Il fascismo è quindi per Gobetti lo sbocco e la sintesi dei mali e delle passività italiane. A questa conclusione egli giunge mediante un ripensamento ed interpretazione potentemente originali di tre momenti della nostra storia: 1) il Rinascimento, allorché la corte è stato l’unico centro di vita intellettuale; 2) il Risorgimento, allorché le correnti religiose romantiche sono state incapaci di creare una riforma religiosa ed investire così gli interessi popolari; 3) il riformismo economico della Sinistra, che accorda protezione doganale e sovvenzioni governative all’industria, ma non stimola le aristocrazie operaie ad attuare le proprie iniziative. Si enuclea così l’autentico problema italiano: assenza di vita libera lungo i secoli che, mentra ha fatto emergere il principio di autorità, ha soffocato il valore dell’autonomia. A sua volta nucleo di questo problema è la dottrina della diseroicizzazione del nostro Risorgimento, secondo la quale a Gobetti non interessa la cronaca dell’Unità italiana e meno che mai la solenne galleria dei suoi eroi, bensì la vita e le opere dei precursori vinti, degli eretici nei quali meglio si può intendere la nostra preparazione risorgimentale.
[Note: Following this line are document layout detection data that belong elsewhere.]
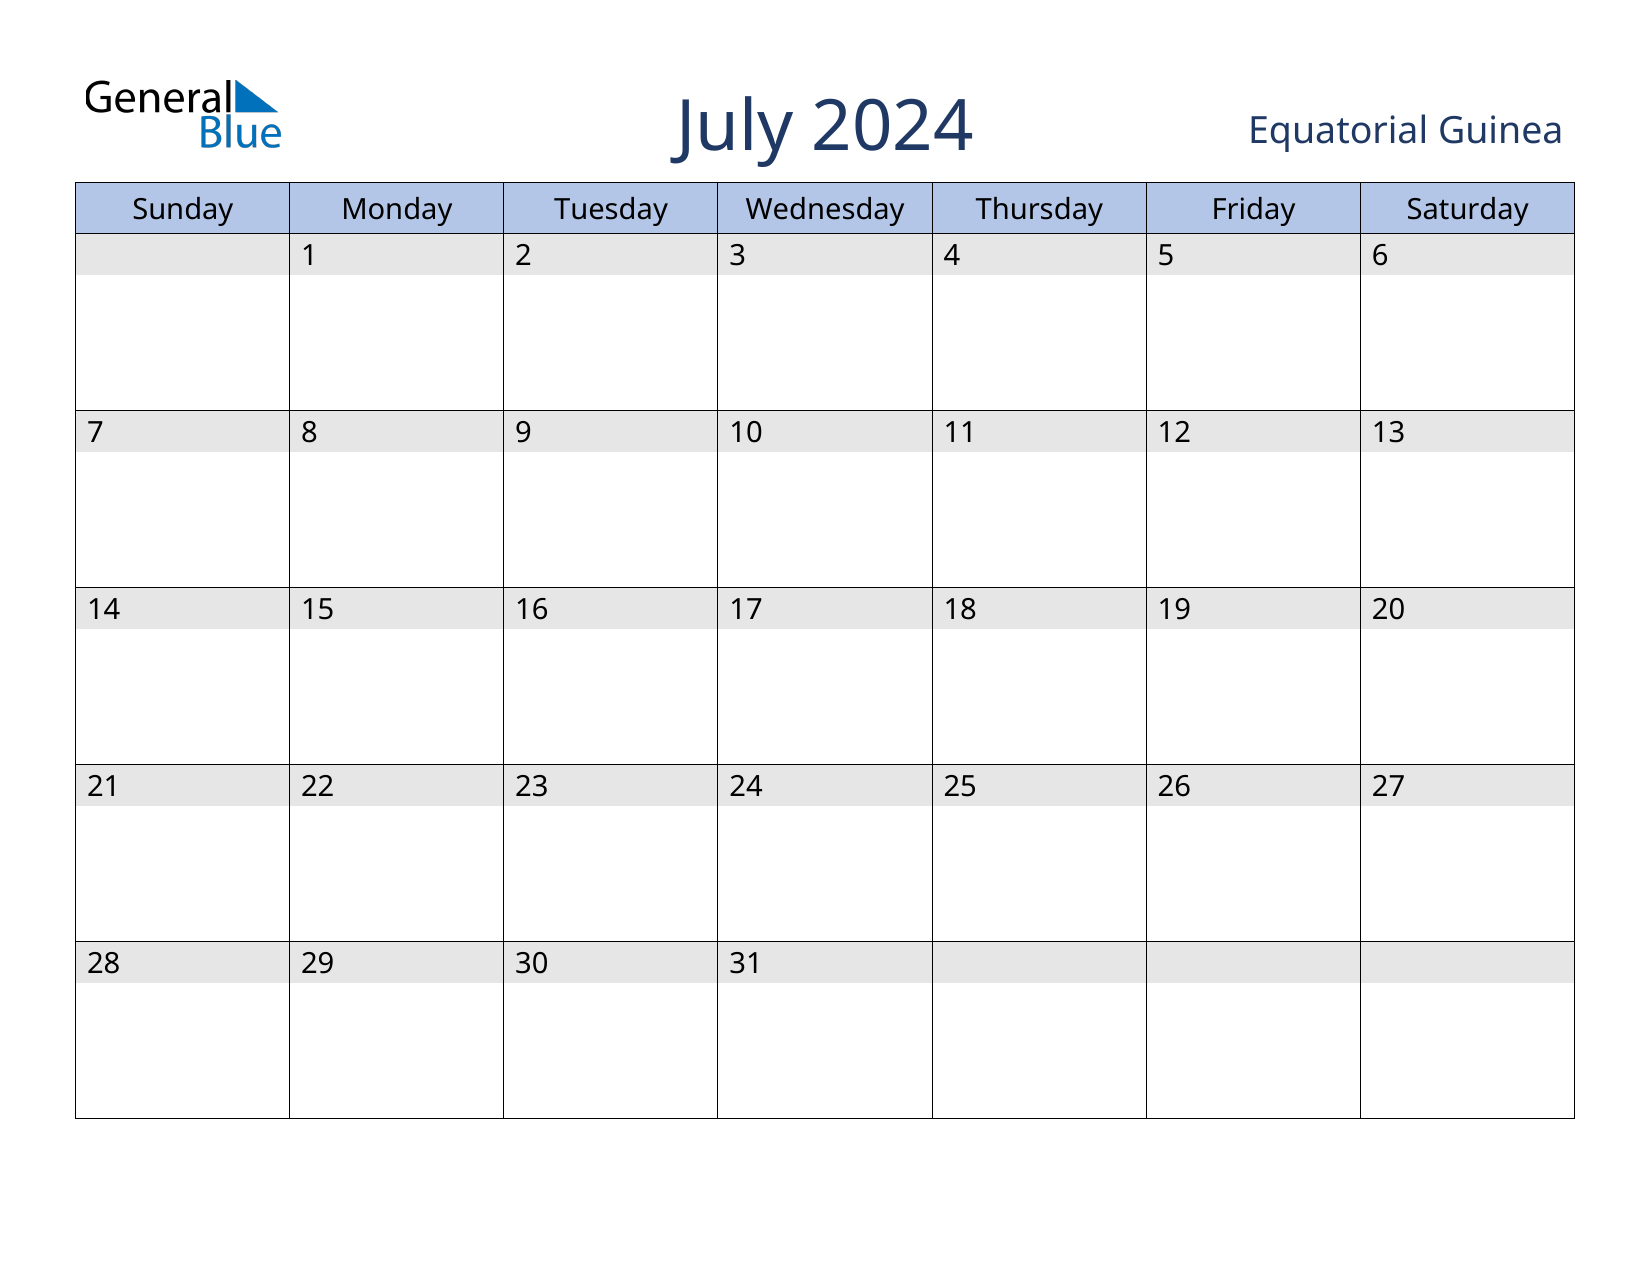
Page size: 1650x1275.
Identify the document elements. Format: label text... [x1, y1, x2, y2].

table_cell Monday [290, 183, 503, 233]
table_cell [76, 629, 289, 764]
table_cell 30 [504, 942, 717, 983]
table_cell 25 [933, 765, 1146, 806]
table_cell 22 [290, 765, 503, 806]
table_cell [504, 452, 717, 587]
table_header July 2024 [504, 75, 1146, 182]
table_cell [718, 452, 932, 587]
table_cell [933, 942, 1146, 983]
table_cell [504, 275, 717, 410]
table_cell [1147, 983, 1360, 1118]
table_cell [1147, 629, 1360, 764]
table_cell 14 [76, 588, 289, 629]
table_cell [1147, 275, 1360, 410]
table_cell 3 [718, 234, 932, 275]
table_cell [718, 806, 932, 941]
table_cell [504, 629, 717, 764]
table_cell 21 [76, 765, 289, 806]
table_cell [76, 806, 289, 941]
picture [86, 80, 281, 148]
table_cell 6 [1361, 234, 1574, 275]
table_cell 31 [718, 942, 932, 983]
table_cell [76, 452, 289, 587]
table_cell [933, 629, 1146, 764]
table_cell 29 [290, 942, 503, 983]
table_header [76, 75, 503, 182]
table_cell [933, 275, 1146, 410]
table_cell 16 [504, 588, 717, 629]
table_cell [933, 806, 1146, 941]
table_cell [1147, 942, 1360, 983]
table_cell [1147, 806, 1360, 941]
table_header Equatorial Guinea [1146, 75, 1574, 182]
table_cell 7 [76, 411, 289, 452]
table_cell Friday [1147, 183, 1360, 233]
table_cell [290, 983, 503, 1118]
table_cell [933, 452, 1146, 587]
table_cell [290, 629, 503, 764]
table_cell Saturday [1361, 183, 1574, 233]
table_cell [1361, 942, 1574, 983]
table_cell 9 [504, 411, 717, 452]
table_cell 23 [504, 765, 717, 806]
table_cell [76, 234, 289, 275]
table_cell 13 [1361, 411, 1574, 452]
table_cell [1361, 983, 1574, 1118]
table_cell 4 [933, 234, 1146, 275]
table_cell [1361, 629, 1574, 764]
table_cell [1147, 452, 1360, 587]
table_cell Tuesday [504, 183, 717, 233]
table_cell [76, 983, 289, 1118]
table_cell [1361, 275, 1574, 410]
table_cell Sunday [76, 183, 289, 233]
table_cell [504, 983, 717, 1118]
table_cell [290, 452, 503, 587]
table_cell 8 [290, 411, 503, 452]
table_cell [933, 983, 1146, 1118]
table_cell [1361, 452, 1574, 587]
table_cell [290, 275, 503, 410]
table_cell [1361, 806, 1574, 941]
table_cell [718, 275, 932, 410]
table_cell 1 [290, 234, 503, 275]
table_cell [718, 629, 932, 764]
table_cell 11 [933, 411, 1146, 452]
table_cell 10 [718, 411, 932, 452]
table_cell 18 [933, 588, 1146, 629]
table_cell 2 [504, 234, 717, 275]
table_cell 5 [1147, 234, 1360, 275]
table_cell 15 [290, 588, 503, 629]
table_cell Thursday [933, 183, 1146, 233]
table_cell 20 [1361, 588, 1574, 629]
table_cell 27 [1361, 765, 1574, 806]
table_cell [290, 806, 503, 941]
table_cell 26 [1147, 765, 1360, 806]
table_cell Wednesday [718, 183, 932, 233]
table_cell 28 [76, 942, 289, 983]
table_cell [504, 806, 717, 941]
table_cell 19 [1147, 588, 1360, 629]
table_cell 17 [718, 588, 932, 629]
table_cell [718, 983, 932, 1118]
table_cell [76, 275, 289, 410]
table_cell 24 [718, 765, 932, 806]
table_cell 12 [1147, 411, 1360, 452]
Ci sembra a questo punto pertinente segnalare che proprio in quegli anni, tra il 1923 ed il 1925, Croce pubblica su “La Critica” studi come Controriforma e Decadenza italiana, che poi rifonderà ne La storia dell’Eà barocca del 1929. Il filosofo intende così dimostrare, in una linea idealistica, che nel nostro Ottocento il concetto di nazione è il risultato di una ininterrotta conquista umana che però ha dovuto eliminare molteplici aporie. Non c’è dubbio, tuttavia, che una consonanza spirituale accomuna Croce a Gobetti. In solitudine morale l’uno e l’altro si immergono nel flusso vivo della storia alla ricerca ed all’analisi dei mali italiani. Ci sembra allora naturale e logico tornare alla lettera di Croce.
Gli aborti morali sono tentativi falliti, cioè azioni imperfette, perché attualizzano un pensieri viziato e distorto in un processo conoscitivo imperfetto della nostra storia.
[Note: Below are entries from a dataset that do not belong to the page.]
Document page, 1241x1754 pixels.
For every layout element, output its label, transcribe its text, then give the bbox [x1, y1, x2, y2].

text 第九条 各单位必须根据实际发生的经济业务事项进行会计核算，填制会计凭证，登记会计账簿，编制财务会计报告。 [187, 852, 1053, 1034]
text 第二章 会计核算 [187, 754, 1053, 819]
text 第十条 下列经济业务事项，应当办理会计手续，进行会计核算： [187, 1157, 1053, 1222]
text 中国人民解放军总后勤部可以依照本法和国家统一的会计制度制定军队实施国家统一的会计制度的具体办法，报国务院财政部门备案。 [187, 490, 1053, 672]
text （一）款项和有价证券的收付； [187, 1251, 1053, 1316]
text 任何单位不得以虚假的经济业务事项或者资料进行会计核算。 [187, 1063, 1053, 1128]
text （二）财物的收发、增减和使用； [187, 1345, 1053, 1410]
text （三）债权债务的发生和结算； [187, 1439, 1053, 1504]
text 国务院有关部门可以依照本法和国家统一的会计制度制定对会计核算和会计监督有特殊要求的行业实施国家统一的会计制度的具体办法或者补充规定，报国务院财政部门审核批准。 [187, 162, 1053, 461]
Gobetti e Croce ci attestano che nel campo dell’indagine non v’è differenza tra critici e storici. Il critico analizza l’intuizione estetica pertinente allo spirito teorico, e lo storico l’azione volta allo spirito pratico. Tra le due fonti della conoscenza non c’è opposizione; se mai vi può essere una gradazione di quantità destinata ad essere rinvenuta dal linguista. “(…) Ogni conoscenza, per astratta e filosofica che si voglia dirla, può essere guida di atti pratici: un errore teoretico dei principi ultimi della morale può riflettersi, e si riflette sempre in qualche modo, nella vita pratica (…)”[10].
Ecco: l’espressione di Croce tentativi falliti riproduce il significato di aborti morali in quanto l’una e l’altra condannano chi, non avendo ripensato storicamente il nostro passato immanente nel presente, cioè avendo commesso un errore teoretico, non è in grado di creare e proporre nuove realtà intellettuali e nuove armonie storiche.
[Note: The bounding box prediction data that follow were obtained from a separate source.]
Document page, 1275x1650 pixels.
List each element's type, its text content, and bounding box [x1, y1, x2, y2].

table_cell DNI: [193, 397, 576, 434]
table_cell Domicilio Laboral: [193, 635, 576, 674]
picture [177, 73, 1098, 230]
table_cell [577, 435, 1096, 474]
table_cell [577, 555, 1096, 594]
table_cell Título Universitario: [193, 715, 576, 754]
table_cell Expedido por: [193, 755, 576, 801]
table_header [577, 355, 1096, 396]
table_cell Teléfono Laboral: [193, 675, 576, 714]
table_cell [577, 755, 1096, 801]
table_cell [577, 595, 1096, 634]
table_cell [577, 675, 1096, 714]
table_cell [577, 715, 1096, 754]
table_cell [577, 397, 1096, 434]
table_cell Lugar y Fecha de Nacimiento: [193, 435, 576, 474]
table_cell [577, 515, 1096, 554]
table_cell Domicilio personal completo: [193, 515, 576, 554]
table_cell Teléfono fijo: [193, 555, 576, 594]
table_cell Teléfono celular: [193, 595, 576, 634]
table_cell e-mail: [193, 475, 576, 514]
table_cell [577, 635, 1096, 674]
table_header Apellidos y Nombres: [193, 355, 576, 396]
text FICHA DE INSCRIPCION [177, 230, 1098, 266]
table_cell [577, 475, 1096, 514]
[10] Cfr. B. Croce, Estetica come scienza dell’espressione e linguistica generale, Bari 1950, dove è rifusa una memoria letta dal filosofo nell’Accademia Pontaniana di Napoli nelle tornate del 18 febbraio, 18 marzo e 6 maggio 1900, a p. 62.
[Filologia e Storia in una vertenza cavalleresca di Piero Gobetti, in “Il Corriere di Galatina”, 7 dicembre 1974, pp. 3-4.]